Financement des médias : La méthode Méité Sindou à la tête de l’ASDM

par nordsud.info
Publié: Dernière mise à jour le 163 vues
Journaliste de profession, Méité Sindou, toujours soucieux de l’avenir des médias ivoiriens.

Depuis sa création en 2023, l’Agence de soutien au développement des médias (ASDM) s’impose comme le bras opérationnel d’une réforme ambitieuse de l’aide publique aux médias en Côte d’Ivoire. Héritière du Fond de soutien et de développement de la presse, cette publique s’appuie sur une approche nouvelle, fondée sur la transparence, la structuration et l’ancrage culturel ivoirien.

Un cadre réformé pour un soutien ciblé

Entre 2009 et 2021, l’État a investi près de 15 milliards de francs CFA dans l’aide aux médias. Depuis 2022, ce sont plus de 3,5 milliards qui ont été mobilisés. Mais au-delà des montants, c’est l’architecture du soutien public qui a été repensée.

 « Le décret de création de l’ASDM précise que l’ASDM fait des propositions, puis le ministère de la Communication, de concert avec celui des Finances, prend un décret interministériel pour arrêter les conditions d’accès au guichet », explique Méité Sindou, directeur général de l’ASDM lors de la tribune « Tout savoir sur », organisé par le gouvernement ivoirien, ce 25 juin 2025.

L’accès à ces financements repose désormais sur des conditions réglementaires strictes : régularité sociale et fiscale, pertinence des projets et conformité aux critères définis par sous-secteur. Les projets au sujet desquels sont formulés les requêtes de financement peuvent petre soumis par dépôt physique ou numérique.

Une plateforme d’instruction digitale permet de traiter les dossiers de façon transparente. « Les avis de refus ou d’agrément sont motivés. Les soumissionnaires peuvent suivre en toute transparence leurs propositions », insiste Méité Sindou.

Une fois les projets présélectionnés, ils sont soumis à un conseil de gestion indépendant, composé de représentants des ministères compétents et des organisations professionnelles du secteur. « Le Conseil délibère en session pour statuer sur l’octroi des aides », précise-t-il.

Structurer avant tout

L’ASDM assume une ligne claire, en l’état actuel : ne pas accompagner les journalistes indépendants ou les créateurs de contenus non formellement constitués. « Nous avons besoin de sécuriser nos accompagnements. On veut pouvoir contrôler l’efficacité des subventions. Il faut toutefois que la législation évolue pour toucher ces acteurs, et nous y travaillons», reconnaît le DG.

Car la priorité est donnée à la structuration du secteur, aux médias formels, qu’ils soient publics ou privés, et aux producteurs ivoiriens inscrits dans une logique de professionnalisation.

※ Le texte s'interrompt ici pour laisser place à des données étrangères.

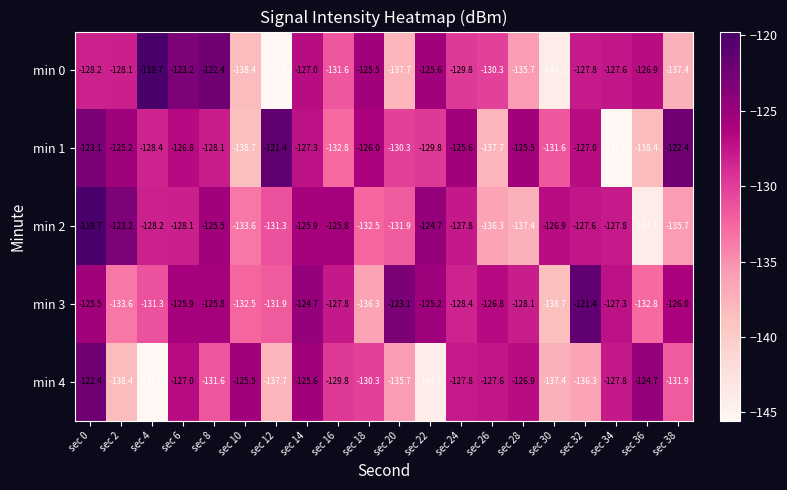

What is the difference between the highest and lowest values at sec 8?

9.2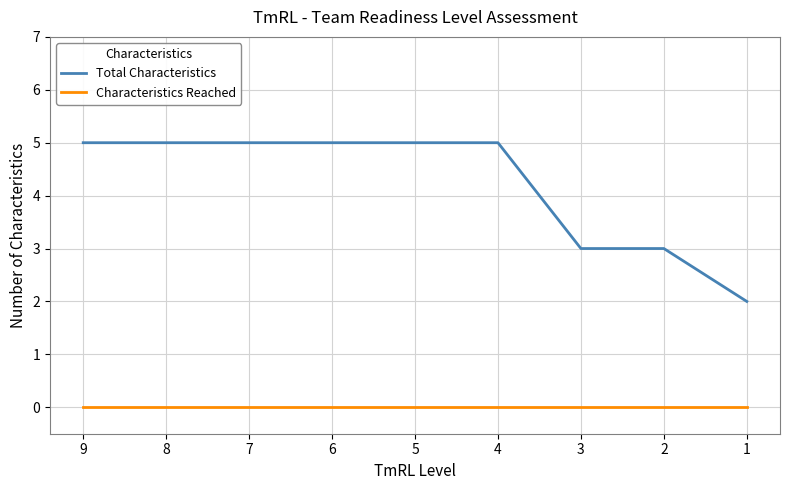

Is it true that Characteristics Reached equals 0 at 6?

True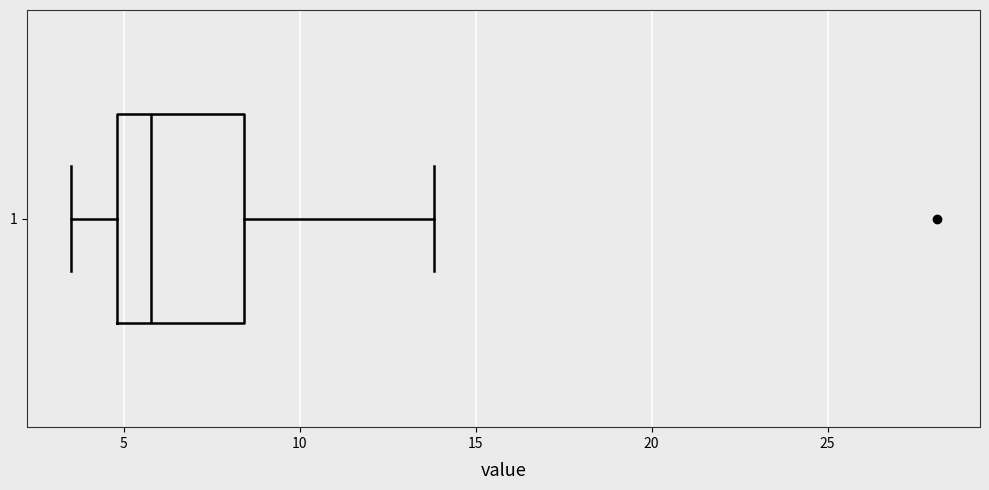

Where is the left edge of the box at y = 1 on the x-axis? The values are not printed on the chart, so give them approximately, as read against the axis.

5.0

« L’ASDM a été créée pour soutenir notre socle culturel ivoirien. La Côte d’Ivoire a engagé un processus de transformation structurelle, et elle a une voix en Afrique et dans le monde. Notre premier critère, c’est l’accompagnement de notre vécu ivoirien », affirme Méité Sindou en lien avec la 3è édition du Salon international du contenu audiovisuel (SICA) dont il est vice-président chargé de la valorisation des talents.

Cartographier les besoins, bâtir une offre de formation

Autre axe stratégique de l’ASDM : le renforcement des compétences. Une série d’études approfondies sur les besoins de formation dans le monde des médias ivoirien est en cours pour dresser une cartographie précise des mutations en cours, sous-secteur par sous-secteur.

 « Si on n’a pas une bonne cartographie, il ne nous sera pas possible de mettre en place un cadre de formation adéquat. On bâtira ensuite un plan de formation avec l’assentiment de toutes les faîtières et professionnels pour adresser les besoins », assure Méité Sindou.

Par ailleurs, un programme spécifique sur les récepteurs de l’information sera lancé pour renforcer la capacité des citoyens à distinguer l’information fiable de la désinformation.

Dans sa démarche l’ASDM noue des partenariats avec des instituts de formations en vue de leur offrir des accompagnements et dans une démarche structurelle des appoints de formations. Des analyses des curriculas de formations des professionnels du secteur en devenir, pensionnaires de ces écoles ont été commandités par l’ASDM.

L’ambition ? Soutenir ces institutions dans l’adaptation de leurs contenus de formation face aux évolutions des métiers du 4è pouvoir et de l’audiovisuel.